■ **Questions to answer**
a: In the Ride restructuring text, when does the CIT line of credit expire?
b: From the Ride restructuring text, duplicate the passage that begins at the words "So, there are" and stops after "of these deadlines.".

With the preferred stock dividend eliminated, that increase in gross profit by itself will bring Ride to break-even. A restructuring should reduce the company’s interest expense from 798,000 dollars, if only because Ride is paying punitive interest rates right now. Margins should go up a point or two just based on the change in the product mix. Obviously, the quarter ending June 30 isn’t a strong one, but for the twelve months ending June 30, 2000 Ride ought to earn a few bucks just from what’s in place right now. That is, if Ride management can get the restructuring done.
 
Restructuring
            The U.S. Bank facility is a term loan for three million dollars that is due and payable August 31, 1999. That loan, according to the 10Q, “ … is secured by promissory notes from Global Sports, Inc. in the original aggregate amount of 1.8-million dollars. Additionally, the facility is secured by the personal guarantee of one of the Company’s outside directors, including certain real-estate property owned by the director.”
 
The note for 1.725-million dollars, also according to the 10Q, “ … has a term due date of June 30, 1999 which date is automatically extended to September 30, 1999 in the event the company has executed a letter of intent for a transaction which would raise capital sufficient to fully redeem the note.”  The note’s interest rate is ten percent, but it has a default rate of
eighteen percent. The CIT line of credit expires August 30, 1999.
 
            So, there are a lot of critical deadlines coming up, and the 10Q is replete with the usual statements companies in these circumstances make about dire consequences if Ride can’t meet some of these deadlines.

Pose estimation data:
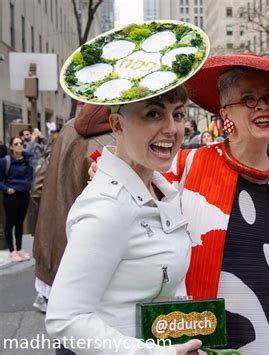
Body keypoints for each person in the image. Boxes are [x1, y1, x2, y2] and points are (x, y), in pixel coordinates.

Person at [171, 53, 269, 352]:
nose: (262, 106)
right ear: (225, 113)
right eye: (249, 98)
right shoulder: (184, 167)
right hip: (204, 342)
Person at [45, 87, 201, 355]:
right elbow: (66, 319)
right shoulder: (107, 207)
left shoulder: (159, 188)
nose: (171, 128)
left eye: (178, 114)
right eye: (153, 114)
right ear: (117, 124)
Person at [32, 104, 115, 313]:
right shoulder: (120, 141)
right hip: (92, 273)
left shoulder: (68, 130)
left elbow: (37, 188)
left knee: (67, 337)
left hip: (51, 261)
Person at [0, 137, 34, 262]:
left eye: (21, 143)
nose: (19, 145)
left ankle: (19, 249)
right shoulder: (6, 161)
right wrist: (6, 189)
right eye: (16, 144)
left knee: (20, 223)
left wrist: (28, 186)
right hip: (11, 196)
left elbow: (30, 175)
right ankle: (12, 250)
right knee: (10, 223)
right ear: (11, 147)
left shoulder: (26, 160)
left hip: (24, 195)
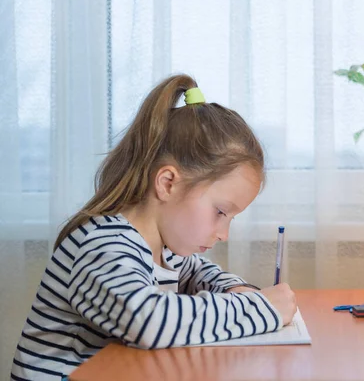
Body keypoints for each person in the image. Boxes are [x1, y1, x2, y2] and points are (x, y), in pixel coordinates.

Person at [11, 74, 297, 380]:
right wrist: (260, 310)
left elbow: (199, 272)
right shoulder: (102, 245)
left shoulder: (163, 249)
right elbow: (147, 321)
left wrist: (236, 289)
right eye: (220, 212)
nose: (223, 234)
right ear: (168, 183)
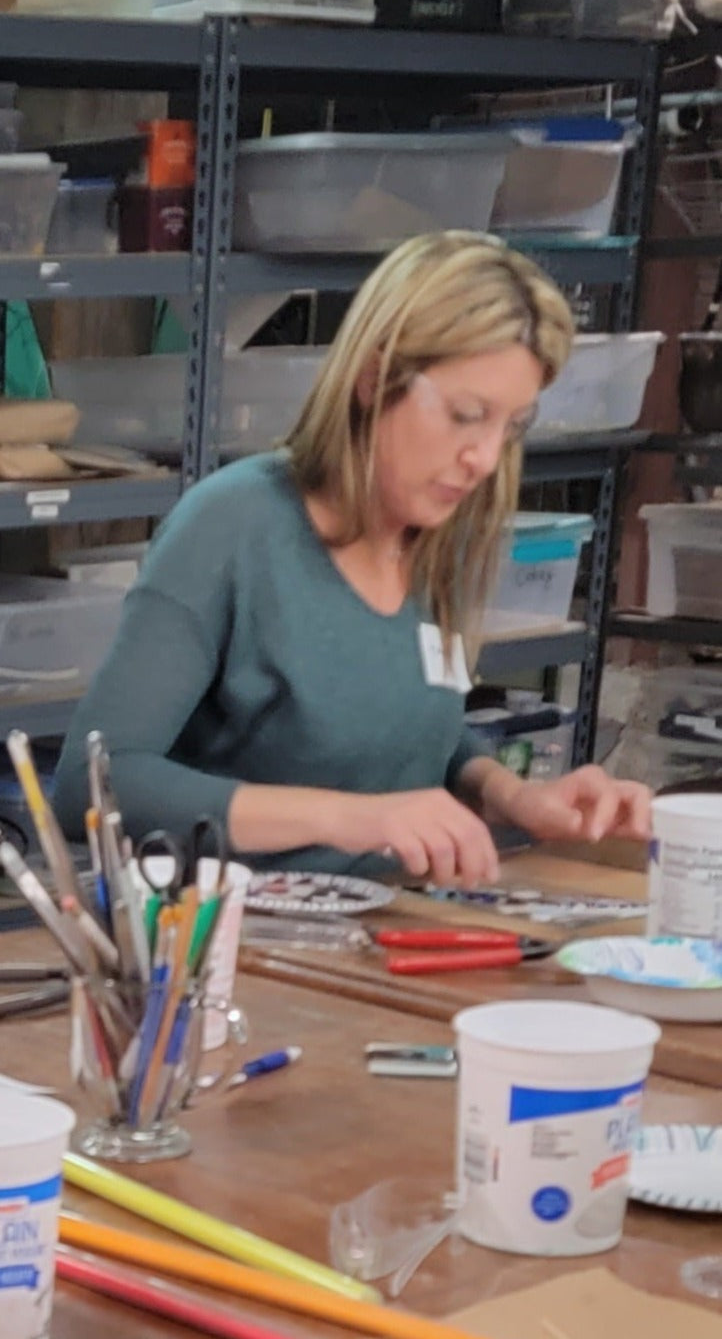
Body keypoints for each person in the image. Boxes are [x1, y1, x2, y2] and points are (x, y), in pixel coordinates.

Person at [54, 231, 650, 885]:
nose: (484, 458)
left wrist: (514, 797)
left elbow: (412, 725)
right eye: (464, 414)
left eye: (510, 428)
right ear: (373, 379)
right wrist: (352, 818)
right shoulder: (232, 527)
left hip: (389, 924)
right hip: (233, 944)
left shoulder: (436, 527)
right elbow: (93, 784)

■ **Solved problems**
a: August 30, 1999.

b:
So, there are a lot of critical deadlines coming up, and the 10Q is replete with the usual statements companies in these circumstances make about dire consequences if Ride can’t meet some of these deadlines.